TEXT BLOCK
Content starts

My most pleasant memories of him are associated with food. He did business with various butchers and often brought home succulent roasts and steaks. Mutti scolded him: He was being too extravagant, and besides, we shouldn't eat so much meat. But I loved the rare roasts and thick veal chops and tender soup meat. Years later, when there was nothing to eat, I dreamt about those wonderful pieces of meat. His softest moments came on occasional nights before we went to bed, when he would drop off a piece of chocolate to Lilo and me as he said his "Gute Nacht."
Papa often escorted Mutti to the opera on Saturday evenings-he in a starched white shirt, black suit, and tie, and she in a beige evening gown. He so tall and strong. She so small and elegant. Mostly, he was distracted and aloof, and Mutti sometimes tried to excuse him. "He's worried about the business," she sometimes whispered in an aside when he was uncommunicative.
Yes, the business. Always the business. To be technically accurate, it wasn't necessarily the business, but Papa's incompetence in running the business that created no end of problems for us. Certainly when it was running right, the factory was very important for us. We lived in the nicest part of Darmstadt, a pleasant, small German city, about twenty-five kilometers south of Frankfurt. It had elegant apartment buildings, carefully maintained parks, and streetcars winding through. The city's most distinguishing feature was the "Lange Ludwig," a fifty-foot-tall, narrow, black statue topped by Ludwig, Grand Duke of Hessen, which dominated the city center. Now it strikes me as a permanent reminder of German arrogance.
We had a large, airy house, three stories tall, with many bedrooms. It was on Alicenplatz, a wide street with lots of trees and flowers. In those days, owning a home in the city was a sign of special wealth. My clearest memory of our home is the cherry wood-paneled library on the first floor with lots of books where my father liked to spend his little free time reading and smoking cigars. We even had a live-in housekeeper who kept the house spotless, did the shopping and cooking, and babysat Lilo and me.
Papa's father, Opa Hermann, who later bestowed cookies on Lilo and me, was a shrewd businessman who grew the business from nearly nothing in the late 1800s, when it was run by his wife's family. It was an animal fat rendering business, and I have no idea what drew him to such a dirty, disgusting business. But he built it into a thriving enterprise. The rendered fat was sold for use in things like shoe polish and soap. I visited the factory occasionally, beginning when I was six or seven years old. The low-lying white building sat right next to railroad tracks in a crowded industrial area. Though the area was only about three kilometers from our house, it looked to me to be an entirely different world - no trees and lots of dust and trucks and freight trains and uniformed workers.
There were about thirty employees, mostly women, who worked in blood-smeared white jackets, stirring huge vats of animal fat and packing containers for shipment. Most of the women were nice to me, and a few even gave me pieces of chocolate when I visited. But I hated the foul smells of the animal remains and the chemicals used to break them down, so when Mutti asked me if I wanted to accompany her on a visit I usually said no.
In 1932, when I was seven years old, Opa Hermann had his stroke and was unable to walk. After a few weeks, he was sent home from the hospital, partially paralyzed on one side of his body. He spent all his time sitting by his second-floor living-room window, watching the comings and goings of the neighborhood.

Content ends

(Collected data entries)

Content starts

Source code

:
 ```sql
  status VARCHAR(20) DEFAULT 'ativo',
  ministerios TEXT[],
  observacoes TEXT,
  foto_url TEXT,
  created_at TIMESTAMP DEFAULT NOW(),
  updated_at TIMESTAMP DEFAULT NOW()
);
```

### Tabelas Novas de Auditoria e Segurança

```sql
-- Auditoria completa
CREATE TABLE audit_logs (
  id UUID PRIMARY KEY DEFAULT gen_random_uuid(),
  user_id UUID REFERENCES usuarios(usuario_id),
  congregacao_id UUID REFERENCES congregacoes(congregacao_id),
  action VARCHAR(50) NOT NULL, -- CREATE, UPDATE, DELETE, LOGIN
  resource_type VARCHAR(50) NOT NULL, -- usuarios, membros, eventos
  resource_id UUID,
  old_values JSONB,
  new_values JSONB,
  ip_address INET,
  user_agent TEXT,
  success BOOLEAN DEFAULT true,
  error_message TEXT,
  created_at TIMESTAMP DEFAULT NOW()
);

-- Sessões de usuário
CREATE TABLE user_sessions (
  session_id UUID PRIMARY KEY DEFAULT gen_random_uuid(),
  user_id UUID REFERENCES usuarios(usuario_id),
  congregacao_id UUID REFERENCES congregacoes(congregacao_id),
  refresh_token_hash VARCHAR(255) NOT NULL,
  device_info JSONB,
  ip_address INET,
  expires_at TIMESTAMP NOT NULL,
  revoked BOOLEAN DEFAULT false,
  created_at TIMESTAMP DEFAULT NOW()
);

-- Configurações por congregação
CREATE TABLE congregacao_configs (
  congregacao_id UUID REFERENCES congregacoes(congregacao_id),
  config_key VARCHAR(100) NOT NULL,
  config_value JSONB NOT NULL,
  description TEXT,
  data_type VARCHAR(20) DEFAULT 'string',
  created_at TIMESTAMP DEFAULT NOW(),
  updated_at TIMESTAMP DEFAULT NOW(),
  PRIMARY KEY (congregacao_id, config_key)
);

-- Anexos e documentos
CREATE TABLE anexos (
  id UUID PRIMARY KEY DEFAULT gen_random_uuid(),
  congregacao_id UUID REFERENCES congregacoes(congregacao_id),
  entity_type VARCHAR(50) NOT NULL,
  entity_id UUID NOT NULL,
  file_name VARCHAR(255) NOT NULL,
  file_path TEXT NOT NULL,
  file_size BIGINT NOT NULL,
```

Content ends

YOUR OBJECTIVE
Could you condense the paragraph of the memoir excerpt that begins "We had a large, airy house" into a short bulleted list of its main facts?

SOLVED EXERCISE
- Large, airy, three-story house with many bedrooms
- Located on Alicenplatz, a wide street with many trees and flowers
- Owning a home in the city was then a sign of special wealth
- Clearest memory: the first-floor library, paneled in cherry wood and full of books, where the father spent his little free time reading and smoking cigars
- A live-in housekeeper kept the house spotless, did the shopping and cooking, and babysat Lilo and the narrator